>>

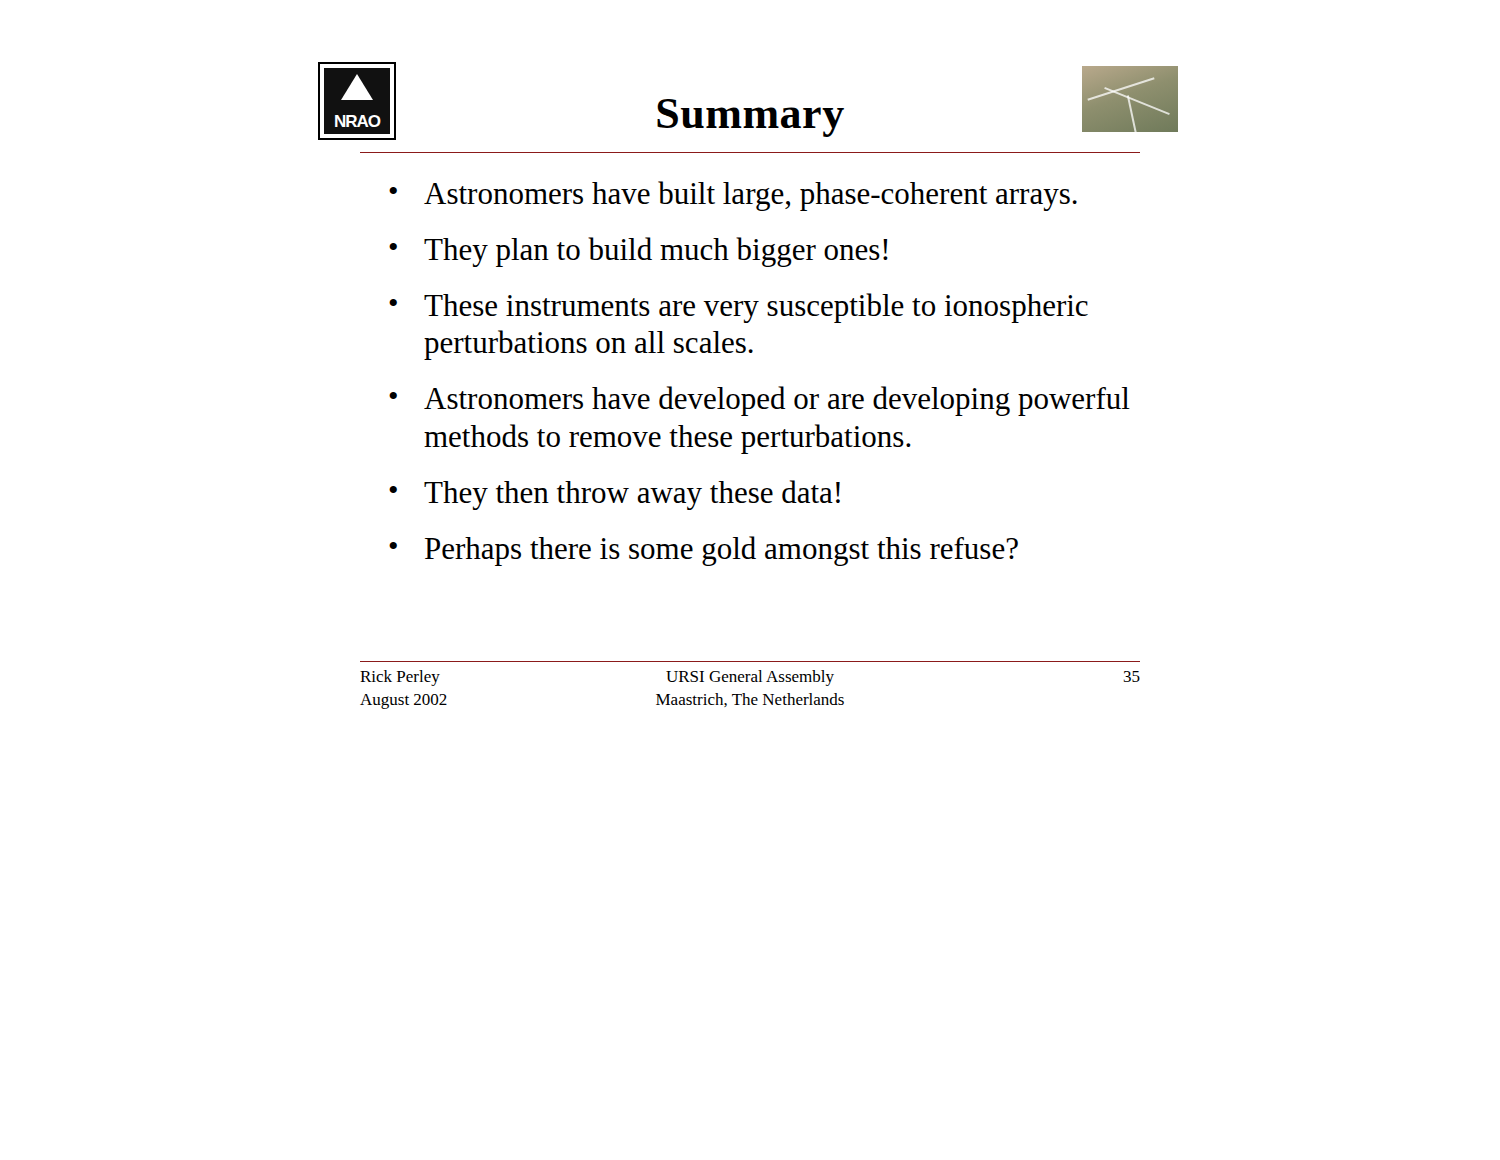NRAO
Summary
Astronomers have built large, phase-coherent arrays.
They plan to build much bigger ones!
These instruments are very susceptible to ionospheric perturbations on all scales.
Astronomers have developed or are developing powerful methods to remove these perturbations.
They then throw away these data!
Perhaps there is some gold amongst this refuse?
Rick Perley
August 2002
URSI General Assembly
Maastrich, The Netherlands
35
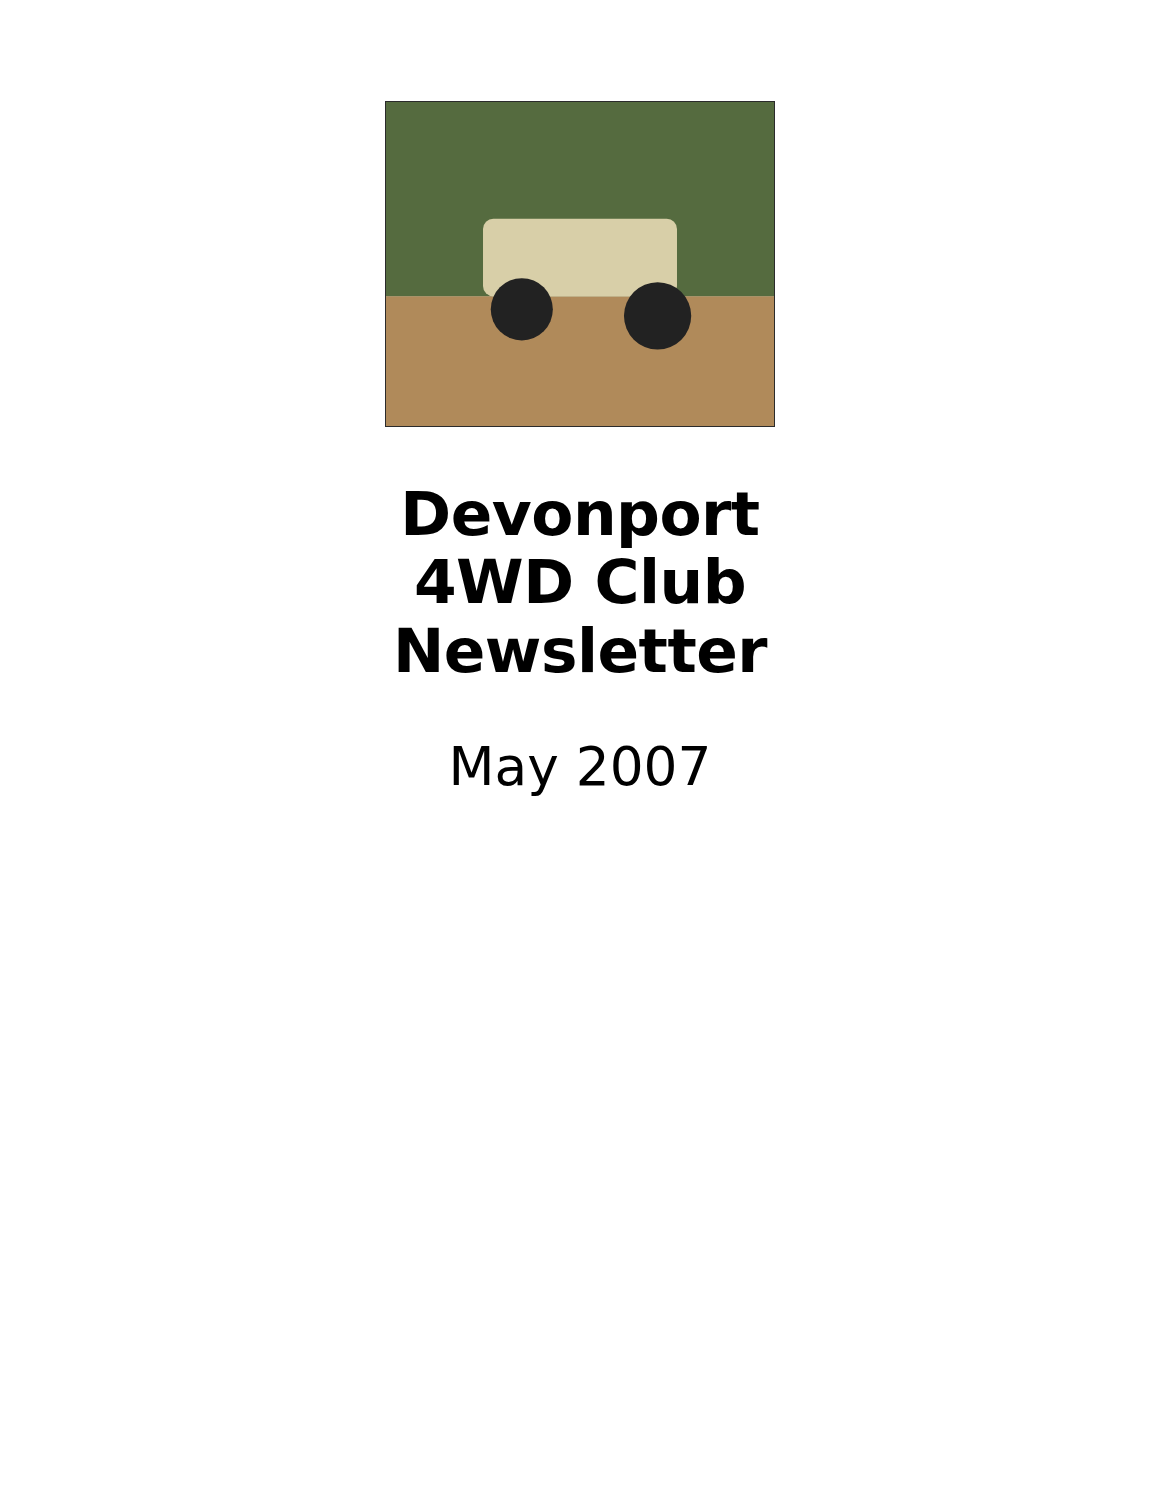Devonport
4WD Club
Newsletter
May 2007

<<

*Your goal*:
Determine how many lines in the data include "Astronomers", and let the answer be that number alone.

*Result for this exercise*:
2